Sebaliknya, hasrat untuk kuasa itulah, maka membolak-balikkan relasinya dengan kepentingan politik dari masing-masing individu dan institusi relatif bisa terlaksana.
Nah, frekuensi menurun dan meningkatnya secara kuantitas dari pilihan politik pendukung dan penentang tidak melucuti hasrat untuk kuasa. Dari titik ini, hasrat untuk kuasa mungkin bisa dimainkan oleh diskursus.
Hal lain, dimana kuantitas abstrak di balik hasrat untuk kuasa melalui biaya politik, yang merentangkan dirinya di tengah suhu politik kian "memanas." Tetapi, diskursus bukanlah oposisi dari perbedaan pilihan politik.
Pergerakan hasrat dalam relasi bolak-balik dengan pikiran, gestur, diskursus, dan tubuh akan mengakhiri pertentangan antara pendapat legal dan pendapat ahli, kuasa administratif-legal dan kuasa politik dengan satu syarat, yaitu kembali pada diskursus hukum.
Memang betul, diskursus kuasa negara tidak dapat dilepaskan dari diskursus hukum ditandai proses amandemen konstitusi.
Lagi pula, representasi hukum ditandai dengan representasi kuasa ditopang logikanya sendiri tidak akan terangsang dan terinteraksi. Dalam pembentukan diskursus yang rawan pertentangan antara kehidupan pribadi dan sosial, rakyat dan negara, di situlah mereka enggan melalui ingatan yang menenangkan pikiran, amarah, dan nyinyir.
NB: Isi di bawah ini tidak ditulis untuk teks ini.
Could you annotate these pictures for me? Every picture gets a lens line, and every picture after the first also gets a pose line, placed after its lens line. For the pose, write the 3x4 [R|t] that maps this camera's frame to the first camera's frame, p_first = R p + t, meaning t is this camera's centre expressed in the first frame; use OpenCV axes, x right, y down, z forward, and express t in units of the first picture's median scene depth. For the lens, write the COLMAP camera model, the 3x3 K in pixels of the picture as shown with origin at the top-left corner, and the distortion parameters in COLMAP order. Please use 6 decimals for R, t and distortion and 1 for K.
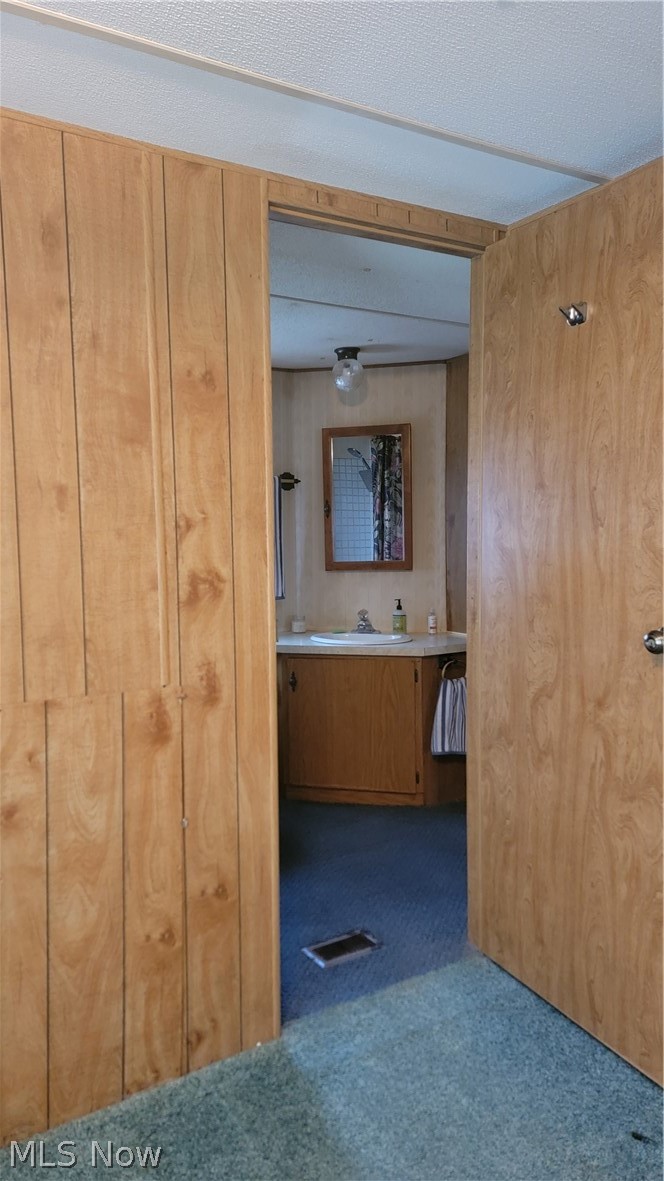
lens RADIAL K [[811.8, 0, 314.9], [0, 811.8, 590.2], [0, 0, 1]] dist [0.097498, -0.084967]
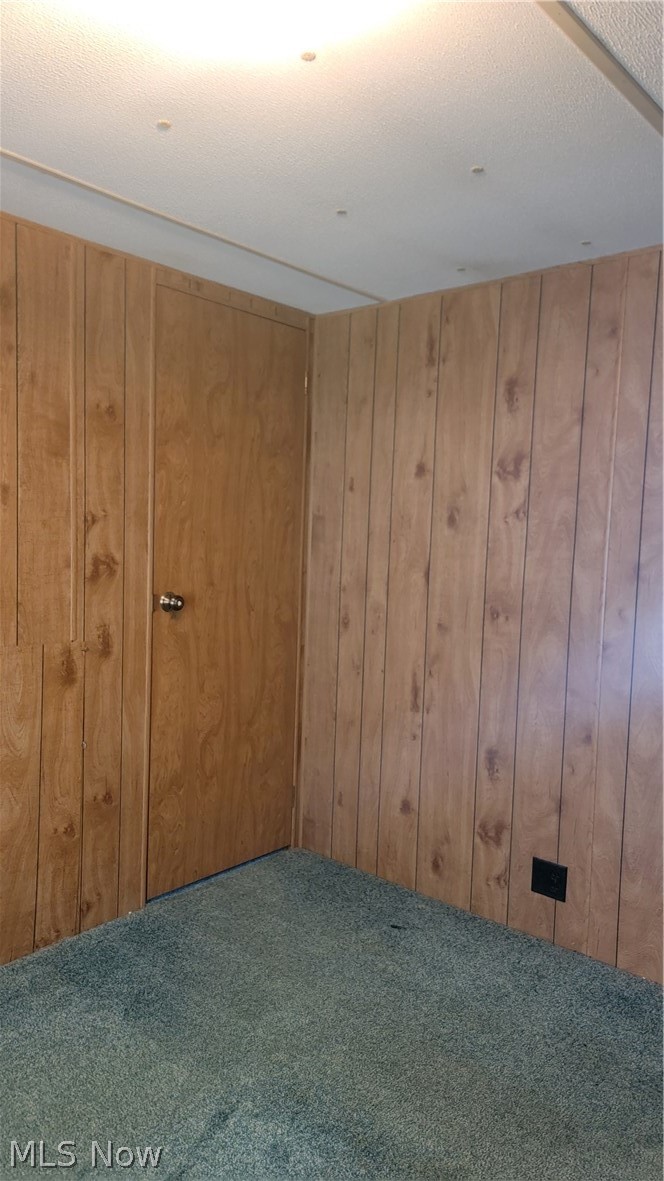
lens RADIAL K [[826.5, 0, 332.0], [0, 826.5, 590.5], [0, 0, 1]] dist [0.007343, 0.000152]
pose [[0.948071, 0.027242, 0.316889, -0.213087], [-0.024630, 0.999622, -0.012247, 0.041922], [-0.317103, 0.003806, 0.948384, -0.398924]]
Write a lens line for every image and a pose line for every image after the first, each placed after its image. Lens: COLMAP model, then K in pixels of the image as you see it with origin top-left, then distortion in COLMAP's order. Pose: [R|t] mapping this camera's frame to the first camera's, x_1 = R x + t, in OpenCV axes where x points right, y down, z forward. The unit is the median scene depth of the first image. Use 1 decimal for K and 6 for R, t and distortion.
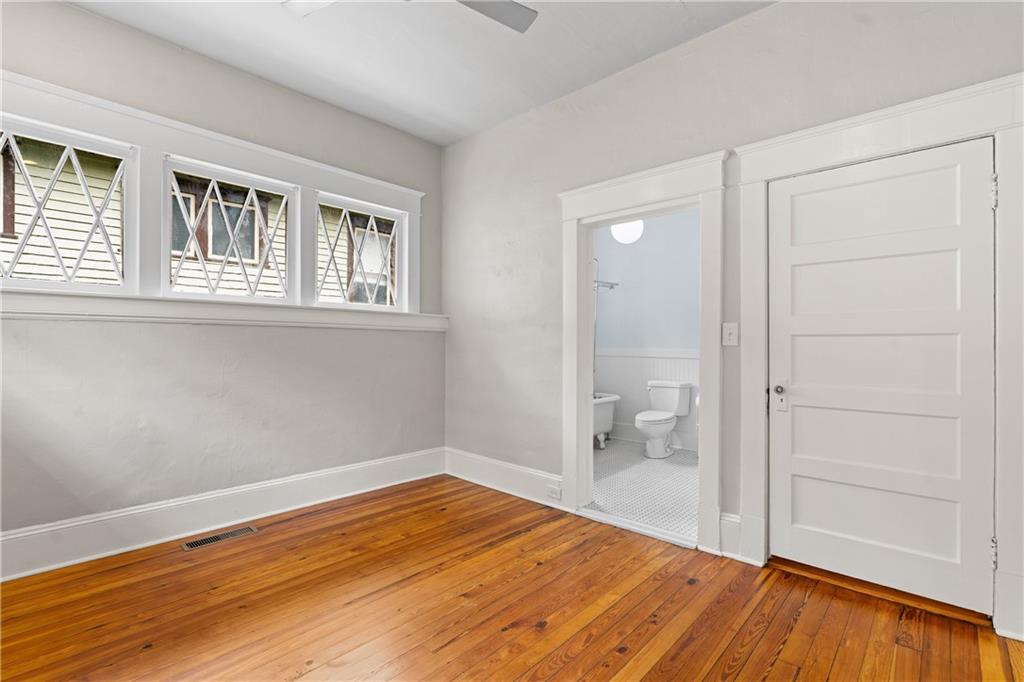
lens RADIAL K [[468.4, 0, 517.0], [0, 468.4, 340.7], [0, 0, 1]] dist [-0.009100, 0.000631]
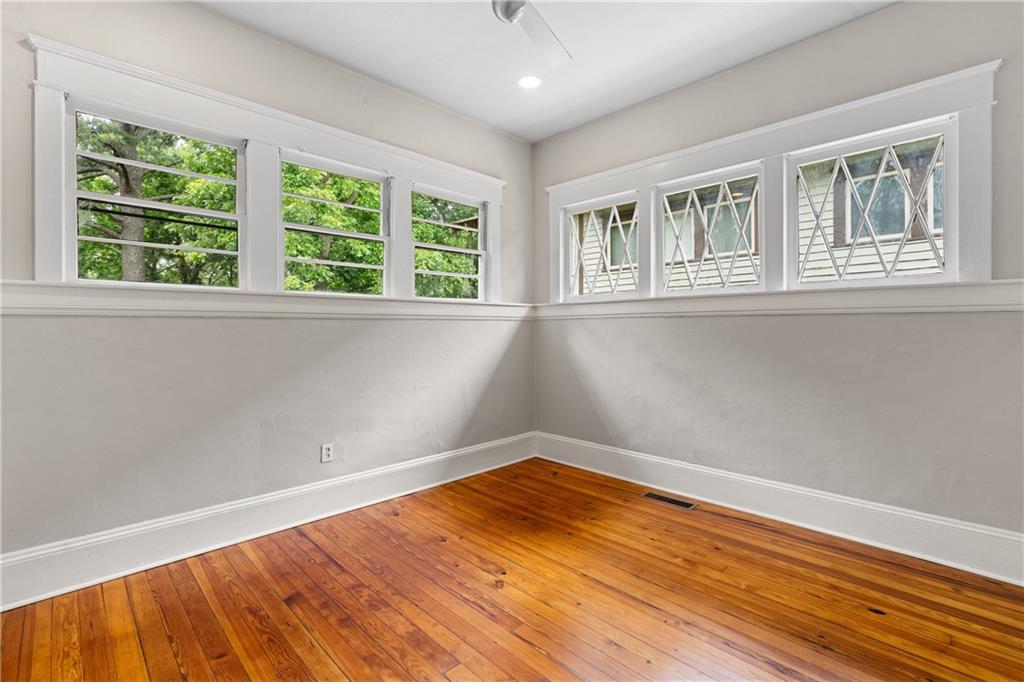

Diskursus kuasa merupakan energi hasrat yang terkendali.
Kuasa dan kerjanya memasuki relasi hasrat dan diskursus dalam keterbalikan. Apa-apa yang dinampakkan oleh keterbalikan peristiwa tidak masalah.
Apakah nampak suatu ‘hasrat sebagai energi asing terhadap kuasa’ atau ‘sebagai hasrat sebagai energi asing dan kuasa lebih dahulu ada dari hukum’ bergantung pada diskursus melalui proses legislasi di parlemen.
Kuasa menemukan tatanannya dalam kata-kata yang tertulis, hirarki, dan strategi. Setelah itu, ia menjadi perbincangan mengenai hukum. Begitulah, hasrat untuk kuasa nyata sebagaimana politik kuasa ada dalam rambu-rambu yang direpresentasi oleh hukum dalam diskursus.
Perbedaan sikap dari masing-masing partai politik atau fraksi terhadap diskursus kuasa atas Presiden dipilih oleh lembaga tinggi negara dan diskursus masa jabatan Presiden selama tiga periode boleh jadi menjadi bagian dari instrumen kuasa untuk mengidentifikasi mana pihak yang mendukung perubahan atau anti-status quo dan mana pihak yang mendukung status quo.
“Anda adalah sebagian mendukung diskursus tentang Presiden dipilih oleh lembaga tinggi negara dan diskursus masa jabatan Presiden selama tiga periode.”
“Kami adalah bagian dari representasi politik kuasa yang menentang sistem pemilihan tidak langsung.”
Ada aliran produksi hasrat lahir di antara fraksi tertentu lebih memilih untuk “melihat” dan “menunggu” perkembangan diskursus sambil melihat hasil kajian tentang usulan dari institusi politik.